I just wonder why does this approach look “more appealing” to Oracle
than using (internally) a flashback to the overall query starting SCN,
which it is doing anyway for any query, with the only difference that here
this should be repeated for each GROUP BY operation.

Or, maybe this decision depends in some way on the table size ?
And/or, possibly, on some (tracked) “change behavior” of the table ?

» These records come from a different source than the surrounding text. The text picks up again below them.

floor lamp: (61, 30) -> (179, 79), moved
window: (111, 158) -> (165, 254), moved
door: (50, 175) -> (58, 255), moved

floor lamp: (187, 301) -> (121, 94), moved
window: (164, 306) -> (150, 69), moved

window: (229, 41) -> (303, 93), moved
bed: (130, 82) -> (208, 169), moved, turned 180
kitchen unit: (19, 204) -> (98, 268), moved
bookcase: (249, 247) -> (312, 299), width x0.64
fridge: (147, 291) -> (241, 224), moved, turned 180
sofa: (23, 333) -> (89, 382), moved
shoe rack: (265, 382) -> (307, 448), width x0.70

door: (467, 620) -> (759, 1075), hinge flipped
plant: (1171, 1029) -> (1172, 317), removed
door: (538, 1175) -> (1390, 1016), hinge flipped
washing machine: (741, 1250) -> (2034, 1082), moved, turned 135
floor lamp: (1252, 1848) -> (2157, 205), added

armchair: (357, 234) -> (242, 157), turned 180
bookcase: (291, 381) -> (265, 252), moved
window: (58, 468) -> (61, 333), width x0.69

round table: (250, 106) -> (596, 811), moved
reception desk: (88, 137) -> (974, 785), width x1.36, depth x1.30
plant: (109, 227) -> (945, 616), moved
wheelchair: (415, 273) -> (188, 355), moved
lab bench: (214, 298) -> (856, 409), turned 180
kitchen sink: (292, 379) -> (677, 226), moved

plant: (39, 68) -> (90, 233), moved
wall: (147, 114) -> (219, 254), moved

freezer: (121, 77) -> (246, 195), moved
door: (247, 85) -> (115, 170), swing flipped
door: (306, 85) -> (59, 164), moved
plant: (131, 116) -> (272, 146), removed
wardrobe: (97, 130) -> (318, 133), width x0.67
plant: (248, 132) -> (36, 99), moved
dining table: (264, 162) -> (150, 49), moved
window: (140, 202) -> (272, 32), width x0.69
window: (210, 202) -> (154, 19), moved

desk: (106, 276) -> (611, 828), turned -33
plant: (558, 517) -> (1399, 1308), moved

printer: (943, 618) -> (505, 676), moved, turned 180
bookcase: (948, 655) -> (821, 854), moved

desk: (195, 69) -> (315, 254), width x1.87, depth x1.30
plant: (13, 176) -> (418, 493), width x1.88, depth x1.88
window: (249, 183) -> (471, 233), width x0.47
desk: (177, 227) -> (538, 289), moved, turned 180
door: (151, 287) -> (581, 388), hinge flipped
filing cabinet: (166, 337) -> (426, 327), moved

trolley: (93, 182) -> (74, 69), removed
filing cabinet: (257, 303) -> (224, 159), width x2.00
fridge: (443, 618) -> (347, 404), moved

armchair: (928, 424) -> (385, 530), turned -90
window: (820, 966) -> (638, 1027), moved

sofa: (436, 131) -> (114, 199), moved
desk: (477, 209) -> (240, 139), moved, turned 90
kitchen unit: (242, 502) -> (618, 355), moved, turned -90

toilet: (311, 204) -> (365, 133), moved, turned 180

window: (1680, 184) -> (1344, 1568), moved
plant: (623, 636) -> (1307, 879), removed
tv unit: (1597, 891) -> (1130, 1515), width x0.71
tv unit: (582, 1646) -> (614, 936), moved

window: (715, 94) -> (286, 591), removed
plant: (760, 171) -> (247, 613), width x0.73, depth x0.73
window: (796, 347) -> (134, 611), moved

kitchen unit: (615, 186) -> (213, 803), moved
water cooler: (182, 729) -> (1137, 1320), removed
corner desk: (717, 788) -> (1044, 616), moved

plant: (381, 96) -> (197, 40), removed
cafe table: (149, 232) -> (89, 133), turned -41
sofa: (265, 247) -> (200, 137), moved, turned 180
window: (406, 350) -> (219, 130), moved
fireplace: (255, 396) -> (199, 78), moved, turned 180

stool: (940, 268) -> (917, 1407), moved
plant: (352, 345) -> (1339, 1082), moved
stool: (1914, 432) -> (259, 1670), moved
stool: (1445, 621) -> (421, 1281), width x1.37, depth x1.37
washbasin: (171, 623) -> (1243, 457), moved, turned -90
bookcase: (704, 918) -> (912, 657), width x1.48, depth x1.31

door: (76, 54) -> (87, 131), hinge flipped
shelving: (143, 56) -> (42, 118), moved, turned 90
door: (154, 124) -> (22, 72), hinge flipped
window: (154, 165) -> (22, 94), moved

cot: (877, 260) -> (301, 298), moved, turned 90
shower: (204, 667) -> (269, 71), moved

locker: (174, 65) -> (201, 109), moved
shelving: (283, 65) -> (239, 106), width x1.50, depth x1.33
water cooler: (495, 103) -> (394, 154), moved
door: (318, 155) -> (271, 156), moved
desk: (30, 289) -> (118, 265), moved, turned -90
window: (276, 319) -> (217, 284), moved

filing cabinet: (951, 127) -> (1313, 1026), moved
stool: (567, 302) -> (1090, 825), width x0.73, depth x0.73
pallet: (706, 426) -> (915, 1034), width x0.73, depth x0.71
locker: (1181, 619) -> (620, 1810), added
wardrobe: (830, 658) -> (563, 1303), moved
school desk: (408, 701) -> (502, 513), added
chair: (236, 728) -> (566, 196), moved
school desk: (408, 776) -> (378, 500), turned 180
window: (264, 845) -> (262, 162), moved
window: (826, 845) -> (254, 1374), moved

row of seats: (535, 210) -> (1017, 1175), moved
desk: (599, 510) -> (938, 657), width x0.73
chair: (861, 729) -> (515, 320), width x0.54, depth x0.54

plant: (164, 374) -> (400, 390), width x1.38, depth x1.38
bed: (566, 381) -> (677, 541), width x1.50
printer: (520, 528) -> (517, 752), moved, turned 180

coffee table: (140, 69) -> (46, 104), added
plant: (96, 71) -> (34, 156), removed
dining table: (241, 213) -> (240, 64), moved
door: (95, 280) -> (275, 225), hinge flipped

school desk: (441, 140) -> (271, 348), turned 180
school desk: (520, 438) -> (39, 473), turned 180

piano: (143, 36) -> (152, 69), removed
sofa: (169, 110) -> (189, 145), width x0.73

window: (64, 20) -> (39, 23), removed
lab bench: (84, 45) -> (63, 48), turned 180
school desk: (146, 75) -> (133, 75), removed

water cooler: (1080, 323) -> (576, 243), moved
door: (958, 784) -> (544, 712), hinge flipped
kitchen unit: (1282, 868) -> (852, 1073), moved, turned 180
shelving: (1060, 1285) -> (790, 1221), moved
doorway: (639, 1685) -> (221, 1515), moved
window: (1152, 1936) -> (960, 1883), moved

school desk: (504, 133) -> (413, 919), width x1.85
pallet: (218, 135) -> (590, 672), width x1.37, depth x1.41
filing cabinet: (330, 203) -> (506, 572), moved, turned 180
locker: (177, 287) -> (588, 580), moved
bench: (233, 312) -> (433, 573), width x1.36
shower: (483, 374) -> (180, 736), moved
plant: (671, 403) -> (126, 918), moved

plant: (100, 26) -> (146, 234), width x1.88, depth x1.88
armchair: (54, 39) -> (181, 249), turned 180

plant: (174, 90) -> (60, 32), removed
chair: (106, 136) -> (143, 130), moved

Waiting eagerly for you further posts 🙂

Cheers & Have a nice weekend !
Iudith

1. Oren Nakdimon says:
  
  July 4, 2019 at 5:47 pm
  
  Thanks Iudith 🙂
  And thanks for the comment in the previous post, that triggered my investigation.
  
  I believe the use of temporary table here is an attempt to reduce I/O (assuming the base row set will fit in memory), similarly to the materialization of subquery factoring.
  I will show in the next post an example where the optimizer chooses to scan the actual table twice instead of using a temporary table.
  
  Thanks,
  Oren.
  
casa says:

February 16, 2020 at 6:24 am

Hi Oren,

Amazing analysis

but a more complex case:

select x,y,z from t group by cube(x), rollup(y,z);

the plan is:

—————————————————————————————————————————
| Id | Operation | Name | Rows | Bytes | Cost (%CPU)| Time |
—————————————————————————————————————————
| 0 | SELECT STATEMENT | | 1 | 39 | 15 (20)| 00:00:01 |
| 1 | TEMP TABLE TRANSFORMATION | | | | | |
| 2 | MULTI-TABLE INSERT | | | | | |
| 3 | SORT GROUP BY ROLLUP | | 1 | 39 | 3 (34)| 00:00:01 |
| 4 | TABLE ACCESS FULL | T | 1 | 39 | 2 (0)| 00:00:01 |
| 5 | DIRECT LOAD INTO (CURSOR DURATION MEMORY)| SYS_TEMP_0FD9D6DEC_3AB9AAFD | | | | |
| 6 | DIRECT LOAD INTO (CURSOR DURATION MEMORY)| SYS_TEMP_0FD9D6DED_3AB9AAFD | | | | |
| 7 | MULTI-TABLE INSERT | | | | | |
| 8 | SORT GROUP BY ROLLUP | | 1 | 26 | 3 (34)| 00:00:01 |
| 9 | TABLE ACCESS FULL | SYS_TEMP_0FD9D6DEC_3AB9AAFD | 1 | 26 | 2 (0)| 00:00:01 |
| 10 | DIRECT LOAD INTO (CURSOR DURATION MEMORY)| SYS_TEMP_0FD9D6DEE_3AB9AAFD | | | | |
| 11 | DIRECT LOAD INTO (CURSOR DURATION MEMORY)| SYS_TEMP_0FD9D6DED_3AB9AAFD | | | | |
| 12 | LOAD AS SELECT (CURSOR DURATION MEMORY) | SYS_TEMP_0FD9D6DED_3AB9AAFD | | | | |
| 13 | SORT GROUP BY ROLLUP | | 1 | 13 | 3 (34)| 00:00:01 |
| 14 | TABLE ACCESS FULL | SYS_TEMP_0FD9D6DEE_3AB9AAFD | 1 | 13 | 2 (0)| 00:00:01 |
| 15 | VIEW | | 3 | 117 | 6 (0)| 00:00:01 |
| 16 | VIEW | | 3 | 117 | 6 (0)| 00:00:01 |
| 17 | UNION-ALL | | | | | |
| 18 | TABLE ACCESS FULL | SYS_TEMP_0FD9D6DEC_3AB9AAFD | 1 | 39 | 2 (0)| 00:00:01 |
| 19 | TABLE ACCESS FULL | SYS_TEMP_0FD9D6DED_3AB9AAFD | 1 | 39 | 2 (0)| 00:00:01 |
| 20 | TABLE ACCESS FULL | SYS_TEMP_0FD9D6DEE_3AB9AAFD | 1 | 26 | 2 (0)| 00:00:01 |
—————————————————————————————————————————

the key pointer is at the cursor memory duration, and the temp file can be reused.